Hasta que mostró dos enormes cuchillos de cocina. Su mirada estaba del todo extraviada.
– ¡Somos muchos! – vociferó. – ¡Muchos en uno! ¡Y unidos, creamos la destrucción!
– ¡Cuidado! ¡Está loco! – se escuchó a un hombre vestido de ejecutivo.
Lo vieron avanzar en tumbos entre el gentío. Las personas se apartaban a su paso, verdaderamente preocupadas de que aquel individuo pudiera hacer algún tipo de agresión física con los cuchillos.
Pero este hizo caso omiso de quienes le rodeaban. Anduvo hasta el bordillo de la acera, observando por segundos ensimismado el tráfico que circulaba a gran velocidad y sin interrupción por ese tramo de avenida.
– ¡Yo soy uno de innumerables soldados! ¡Vengo a cumplir con la misión que se me ha encomendado!!
Enardecido por el tono demencial de su propia voz, y ante el horror de los presentes, llevó un cuchillo ante su ojo derecho y se lo clavó en el globo ocular hasta reventarlo.
– ¡Dios mío! – gritó una mujer, cerca de desmayarse nada más verlo.
El joven no experimentó dolor ninguno
(pues ellos también controlaban su sistema nervioso)
Con frenesí, volvió a autolesionarse, hincándose el segundo cuchillo en el otro ojo, y sin inmutarse, dio varios pasos al frente…
Los numerosos testigos no podían dar crédito a lo que estaban viendo. Aquel demente se situó en medio del tráfico, con los brazos alzados y hablando en voz alta en medio de los bocinazos de los vehículos que trataban de eludir atropellarlo.
– ¡Soy un soldado del mal! – chilló, desgañitándose.
Estaba ciego.
Pero intuía el autobús urbano que se precipitaba hacia su presencia. Estaba repleto de viajeros. El rostro del conductor reflejaba su impotencia. Quiso realizar una maniobra brusca para no darle de lleno, y en su giro, invadió dos carriles contrarios, donde un enorme camión de mudanzas venía en la dirección opuesta. El choque fue tremendo, y aquel soldado del mal apreció el éxito de su misión al escuchar los lamentos y los lloros de las personas agonizando antes de que los dos vehículos estallaran en llamas, consumiéndolos sin que se pudiera hacer nada por rescatarlos del amasijo de hierros.
Seguidamente de este hecho, un coche no pudo evitar llevárselo a él mismo por delante, cercenando su propia vida.
Aunque en verdad que hacía muchos días que ya no dominaba su cuerpo.
Y todo desde que su mente fuese infestada por un nido de víboras, cuyas lenguas siseaban sin cesar dentro de sí mismo, hasta poseerlo al completo, convirtiéndole en una punta de lanza del ejército de los caídos…

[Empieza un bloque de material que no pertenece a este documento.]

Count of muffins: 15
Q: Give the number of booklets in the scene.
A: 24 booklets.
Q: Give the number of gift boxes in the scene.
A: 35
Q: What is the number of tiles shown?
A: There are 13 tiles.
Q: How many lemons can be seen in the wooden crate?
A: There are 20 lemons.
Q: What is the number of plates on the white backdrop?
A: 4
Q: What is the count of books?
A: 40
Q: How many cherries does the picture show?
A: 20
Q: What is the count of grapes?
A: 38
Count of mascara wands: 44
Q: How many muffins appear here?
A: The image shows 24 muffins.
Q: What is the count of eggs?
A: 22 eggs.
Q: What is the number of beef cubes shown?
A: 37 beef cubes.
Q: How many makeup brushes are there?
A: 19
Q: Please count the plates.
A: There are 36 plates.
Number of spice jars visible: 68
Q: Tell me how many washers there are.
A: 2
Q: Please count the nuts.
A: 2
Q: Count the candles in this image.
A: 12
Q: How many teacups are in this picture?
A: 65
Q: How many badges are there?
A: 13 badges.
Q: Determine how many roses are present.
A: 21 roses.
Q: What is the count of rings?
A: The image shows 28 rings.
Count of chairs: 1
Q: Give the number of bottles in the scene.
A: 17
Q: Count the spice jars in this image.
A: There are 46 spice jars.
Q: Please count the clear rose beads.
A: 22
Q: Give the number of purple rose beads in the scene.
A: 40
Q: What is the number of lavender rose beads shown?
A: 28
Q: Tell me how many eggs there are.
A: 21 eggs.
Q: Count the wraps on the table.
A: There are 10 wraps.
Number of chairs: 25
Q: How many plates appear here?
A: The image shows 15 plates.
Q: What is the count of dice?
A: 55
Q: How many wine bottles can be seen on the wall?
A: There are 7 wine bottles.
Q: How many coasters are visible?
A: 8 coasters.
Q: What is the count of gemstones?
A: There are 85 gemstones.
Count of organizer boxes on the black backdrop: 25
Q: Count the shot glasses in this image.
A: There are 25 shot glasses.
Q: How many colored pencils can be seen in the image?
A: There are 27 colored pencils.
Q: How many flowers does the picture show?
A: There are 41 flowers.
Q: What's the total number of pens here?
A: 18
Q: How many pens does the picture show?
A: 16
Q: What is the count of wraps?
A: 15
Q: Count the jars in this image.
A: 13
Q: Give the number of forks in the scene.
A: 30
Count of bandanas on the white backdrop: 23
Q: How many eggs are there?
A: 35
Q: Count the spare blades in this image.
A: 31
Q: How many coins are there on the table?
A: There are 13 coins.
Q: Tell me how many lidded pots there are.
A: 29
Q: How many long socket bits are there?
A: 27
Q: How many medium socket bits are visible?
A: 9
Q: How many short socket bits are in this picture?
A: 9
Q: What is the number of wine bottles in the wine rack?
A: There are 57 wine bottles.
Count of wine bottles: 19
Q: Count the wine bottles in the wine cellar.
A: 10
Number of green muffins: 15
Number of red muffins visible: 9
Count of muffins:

Rascayú, cuando mueras qué harás tu.

No hay solución en el horizonte.

Hola estimados lectores y seguidores de Escritos de Pesadilla. Los más antiguos habréis observado que llevo casi año y medio sin publicar un relato nuevo. Digamos que estoy bajísimo y no tengo ganas ni ilusión de nada. Mientras, estoy subiendo los relatos publicados revisados de nuevo porque todos son imperfectos y se pueden mejorar, eso sin duda. Eso en espera de  la vuelta de la inspiración más malsana…
Este relato que vuelvo a situar en el blog lo publiqué justo hace tres años. Cuando España ya estaba dando tumbos con la crisis. No es de miedo. Discurrido ese tiempo, seguimos igual o peor. Da igual la ideología y sus siglas, todos los políticos apestan a corrupción. Permitidme este grito: ¡DAIS ASCAZO, CABRONES Y CABRONAS!. Y los directivos de los bancos, los sindicalistas vendidos, la patronal de las empresas. Sin olvidarnos de ciertos componentes de la familia real, escrito esto con minúsculas, que no se merecen las mayúsculas. También a nivel mundial. Todo lo que suene a política es una mierda. Así de claro. Algo creado para dominar a las masas que a pies juntillas creen cualquier bobada de un tío que desprende algo de ¿carisma? Bof. Lo peor es que siempre ha sido así a lo largo de la historia, da igual la época romana, de los egipcios, etc… Una minoria arriba corrupta, una parte acomodada enmedio y debajo los millones de personas indefensas. Como en la Edad Media europea, un señor feudal apretándole las clavijas a sus vasallos. En fin, si se han saltado esta introducción mejor. La he escrito para desahogo personal.

Relato: No hay solución en el horizonte.

La situación es difícil. Nos afecta a muchos. Se puede decir que a millones de personas. Y por fin implica a los habitantes pertenecientes del Primer Mundo, ya que por desgracia, la necesidad jamás desaparece ni hay visos de que tal hecho acontezca en el Tercer Mundo.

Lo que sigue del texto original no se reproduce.